T-10. Artur Beterbiev
Record: 15-0, 15 KO
Division: Light Heavyweight
Titles: WBC & IBF
Beterbiev entered his October bout with Oleksandr Gvozdyk essentially even, as far as betting odds go. The fight was an interesting stylistic matchup where Gvozdyk put forward strong defensive skills and impressive boxing technique while Beterbiev fought straightforward and landed a lot of significant blows that eventually did Gvozdyk in. Beterbiev’s name has been in the rumor mill as a potential opponent for Canelo, but it seems more likely he’ll have an easier fight next.
T-10. Manny Pacquiao
Record: 62-7-2, 39 KO
After losing a unanimous decision to Jeff Horn in mid-2017, Pacquiao looked like he could be bound for retirement. After all, he was 39 years old and had already cemented his legacy as one of the greatest in the history of the sport.
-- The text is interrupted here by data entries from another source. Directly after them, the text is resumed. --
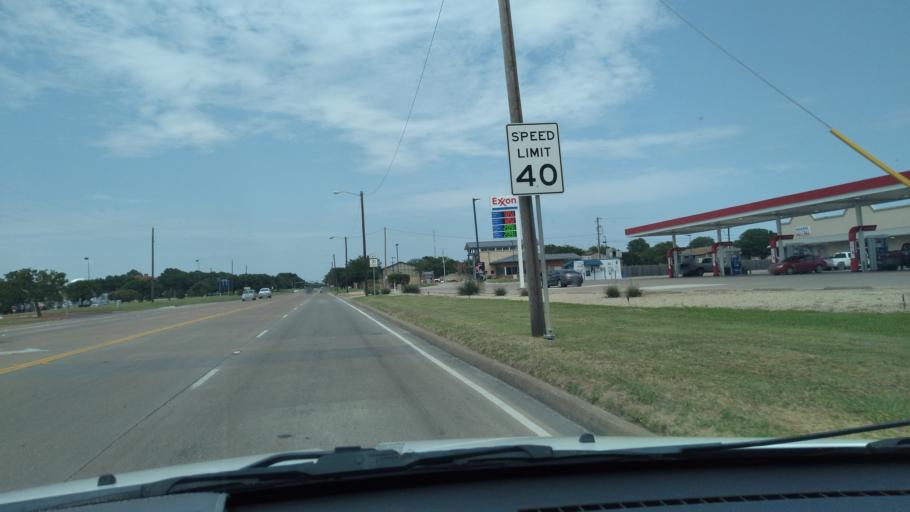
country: US
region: Texas
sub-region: Navarro County
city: Corsicana
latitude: 32.0711
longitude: -96.5033
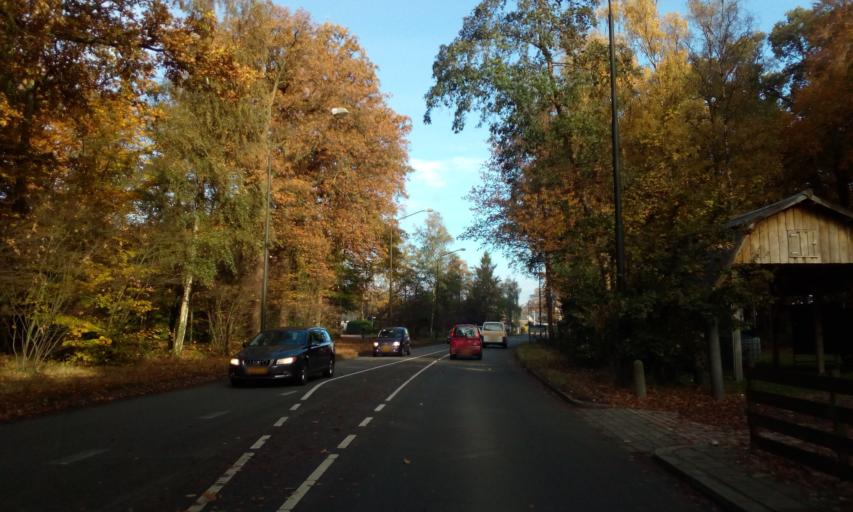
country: NL
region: Gelderland
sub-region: Gemeente Apeldoorn
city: Apeldoorn
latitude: 52.1991
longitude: 5.9466
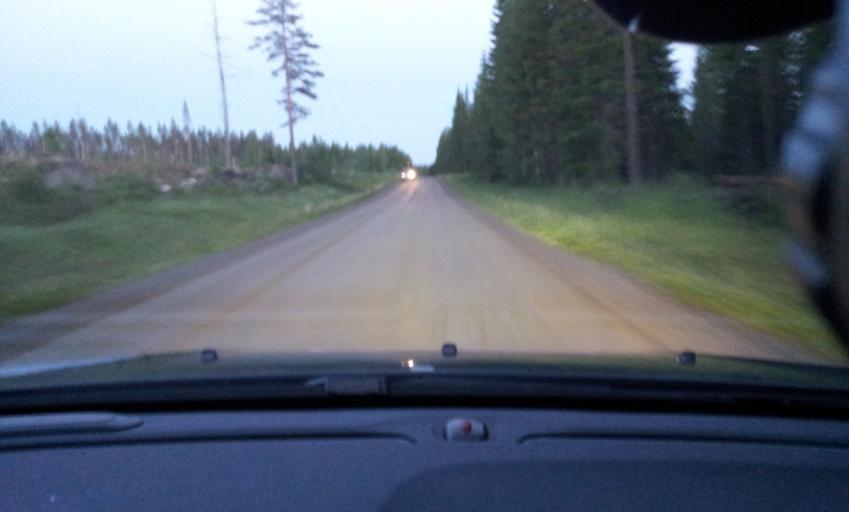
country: SE
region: Jaemtland
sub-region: Braecke Kommun
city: Braecke
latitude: 62.7457
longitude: 15.6417
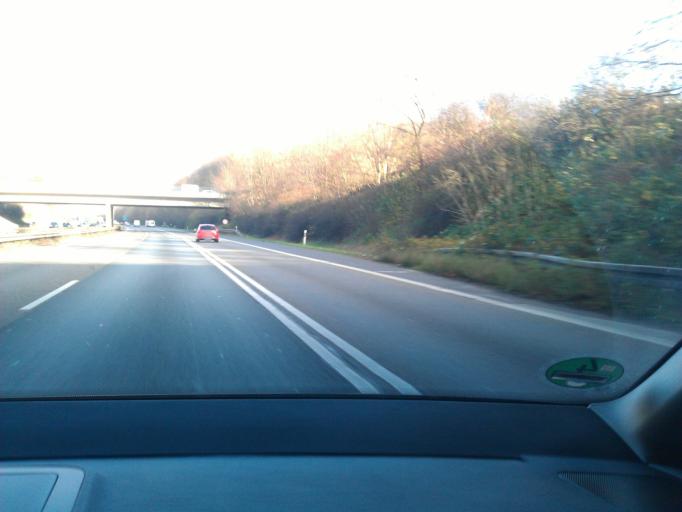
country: DE
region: North Rhine-Westphalia
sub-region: Regierungsbezirk Koln
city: Mengenich
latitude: 51.0002
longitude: 6.8992
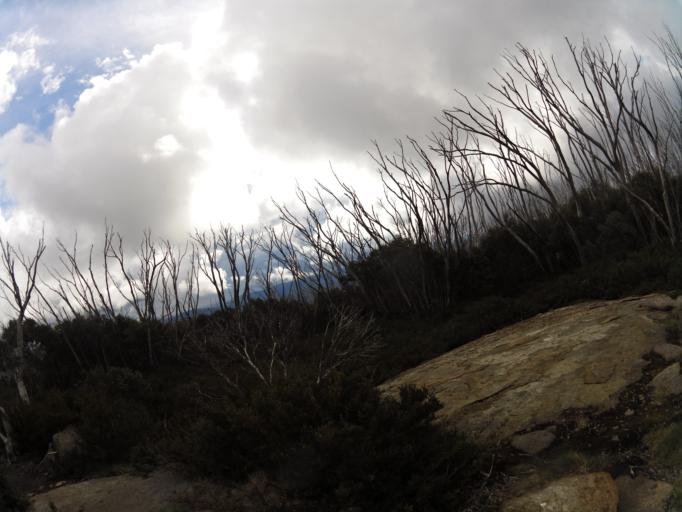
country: AU
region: Victoria
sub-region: Yarra Ranges
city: Millgrove
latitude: -37.5032
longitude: 145.8799
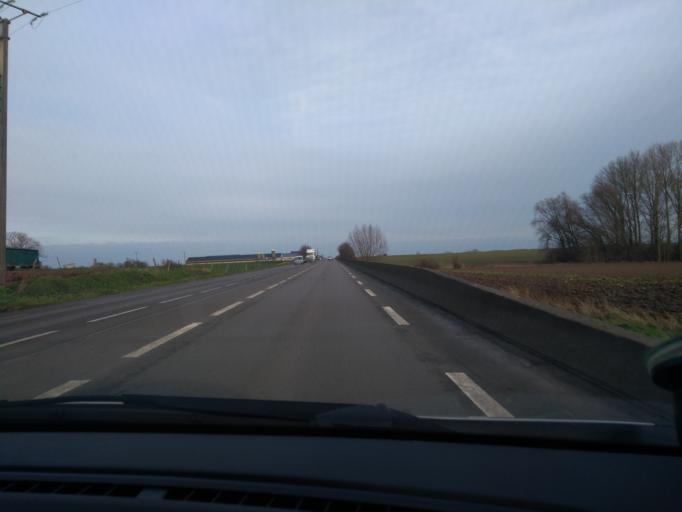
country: FR
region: Nord-Pas-de-Calais
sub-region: Departement du Nord
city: Maubeuge
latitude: 50.3205
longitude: 3.9762
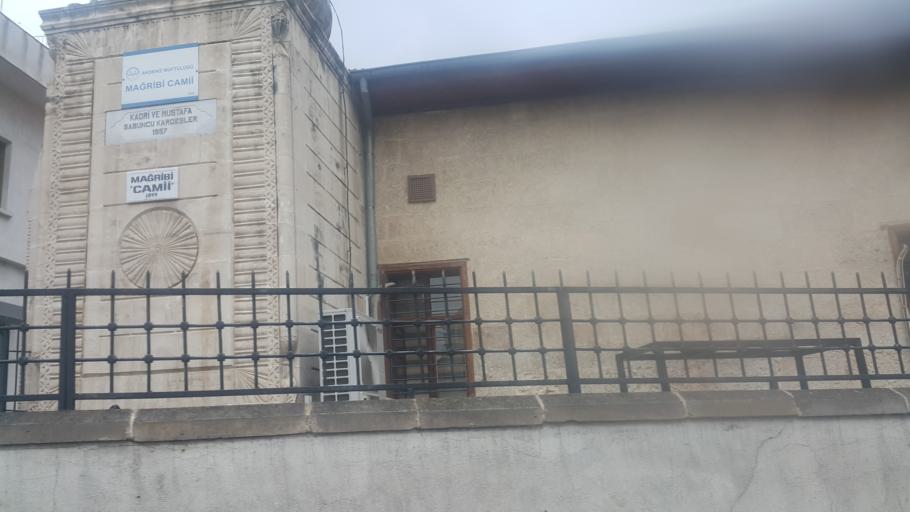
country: TR
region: Mersin
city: Mercin
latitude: 36.8023
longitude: 34.6282
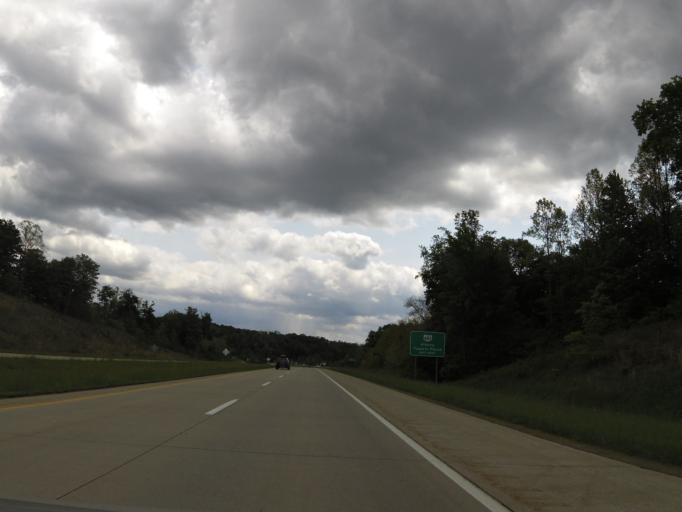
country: US
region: Ohio
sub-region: Meigs County
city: Pomeroy
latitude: 39.1487
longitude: -82.0278
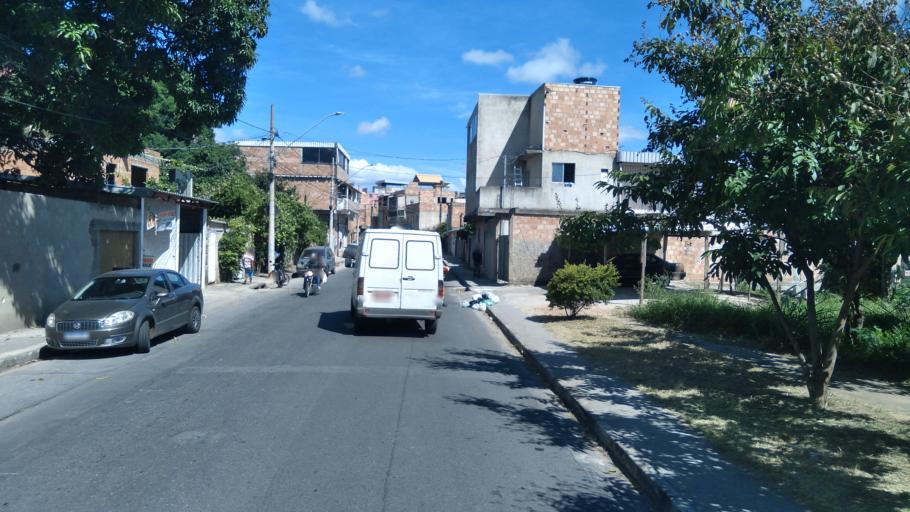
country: BR
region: Minas Gerais
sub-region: Belo Horizonte
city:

Instead he challenged for a belt two years later, defeating Keith Thurman and writing what’s likely one final chapter of his legacy.
Individual Pound-for-Pound Rankings
|Hunter Warren||Natasha||RL Woodson||Overall|
|1||C. Alvarez||V. Lomachenko||V. Lomachenko||V. Lomachenko|
|2||T. Crawford||C. Alvarez||N. Inoue||C. Alvarez|
|3||E. Spence||T. Crawford||E. Spence||T. Crawford|
|4||V. Lomachenko||N. Inoue||T. Crawford||E. Spence|
|5||N. Inoue||E. Spence||S. Alvarez||N. Inoue|
|6||O. Usyk||O. Usyk||O. Usyk||O. Usyk|
|7||D. Wilder||G. Golovkin||J. Estrada||J. Estrada|
|8||G. Golovkin||J. Estrada||D. Wilder||G. Golovkin|
|9||J. Estrada||M. Pacquiao||A. Beterbiev||D. Wilder|
|10||M. Pacquiao||A. Beterbiev||J. Taylor||Beterbiev/Pacquiao|
With many of these elite fighters facing top-notch opposition in coming months, we’ll be able to have a greater understanding of just what they’re capable of doing at this point in their careers. And, as with everything in boxing, any punch can change entire careers.